Step 1: Compute total energy needed for autonomy = 18 Wh/day × 3 days = 54 Wh
2.
Step 2: Account for round-trip inefficiency: 54 Wh ÷ 0.92 = 58.7 Wh (energy that must be stored)
3.
Step 3: Convert to usable Ah at 12 V: 58.7 Wh ÷ 12 V = 4.9 Ah (this is *usable*, i.e., within DoD limit)
4.
Step 4: Since DoD = 80%, total rated capacity = 4.9 Ah ÷ 0.80 = 6.1 Ah
Answer:
The minimum *rated* battery capacity is 6.1 Ah at 12 V. A standard 7 Ah LiFePO₄ cell meets this with margin.
🏗️ Real-World Application
The EcoRobotics 'TerraScan-4' autonomous soil mapping platform (used in EU Horizon-funded AgriRobotics trials) deploys across 20-ha barley fields in northern Germany (52°N).
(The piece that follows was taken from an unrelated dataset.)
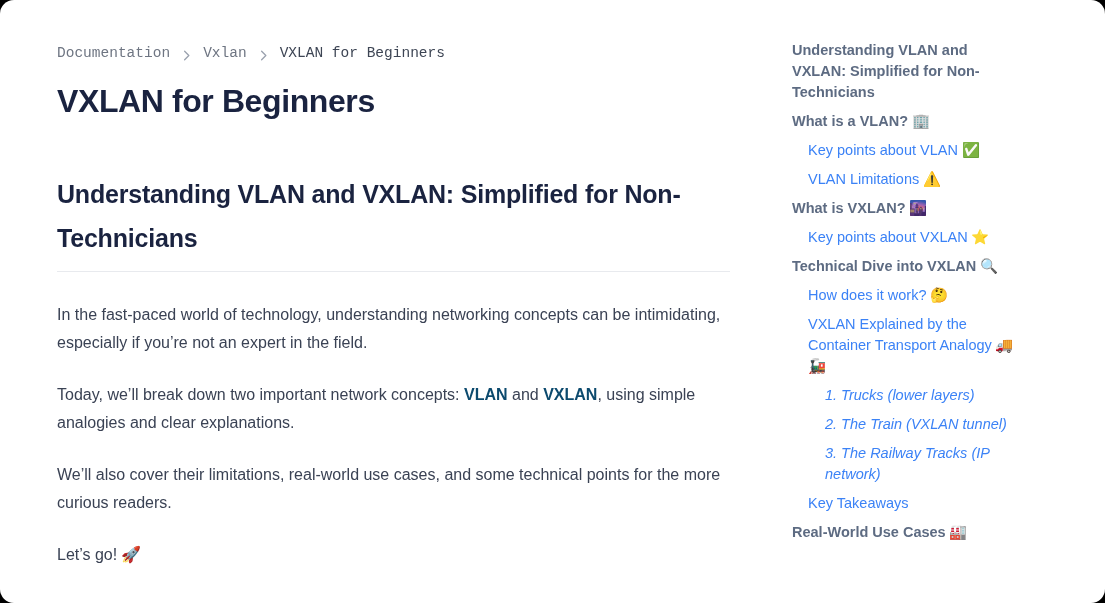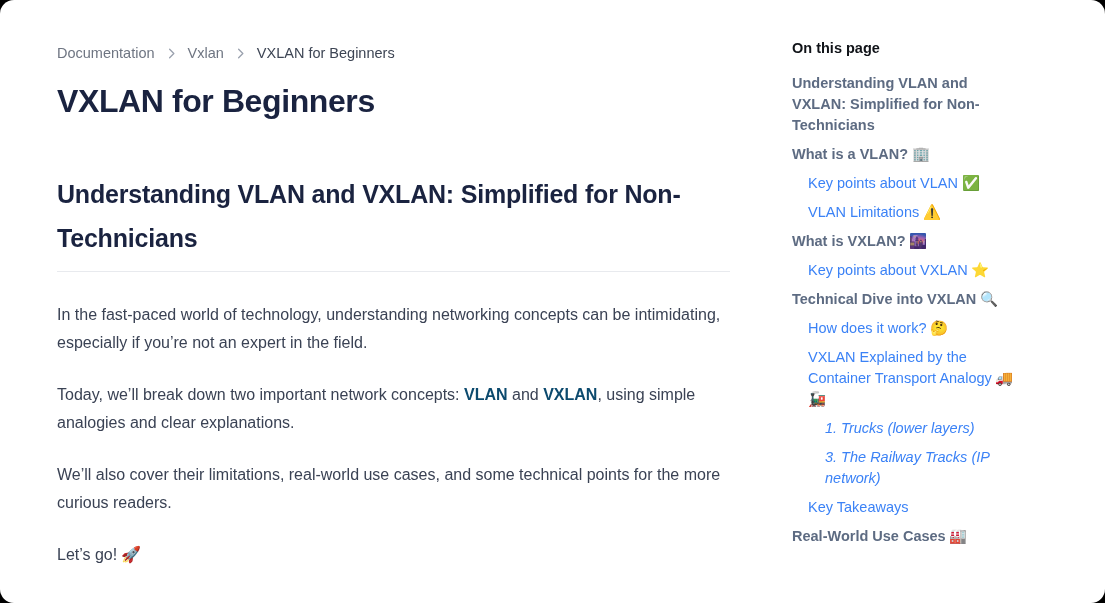"Documentation" .breadcrumb { align-items: center -> flex-end; font-family: none -> Liberation Mono, monospace }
Its 24 V, 50 Ah LiFePO₄ battery powers a 15 W continuous sensor suite, 200 W peak drive motors (5 min/hr), and telemetry. Using Meteonorm v7 data, designers found average March insolation = 1.8 kWh/m²/day. With a 220 Wp bifacial array (tilt = 35°, soiling loss = 8%, temp loss = 12%), net harvest = 220 × 0.75 × 1.8 ≈ 297 Wh/day. Daily load = 210 Wh (including 20% overhead). Resulting SoC swing is 0–85%—well within 80% DoD—and 3-day autonomy verified via 10-year P10 irradiance data. Field logs confirmed <0.5% unplanned shutdowns over 18 months.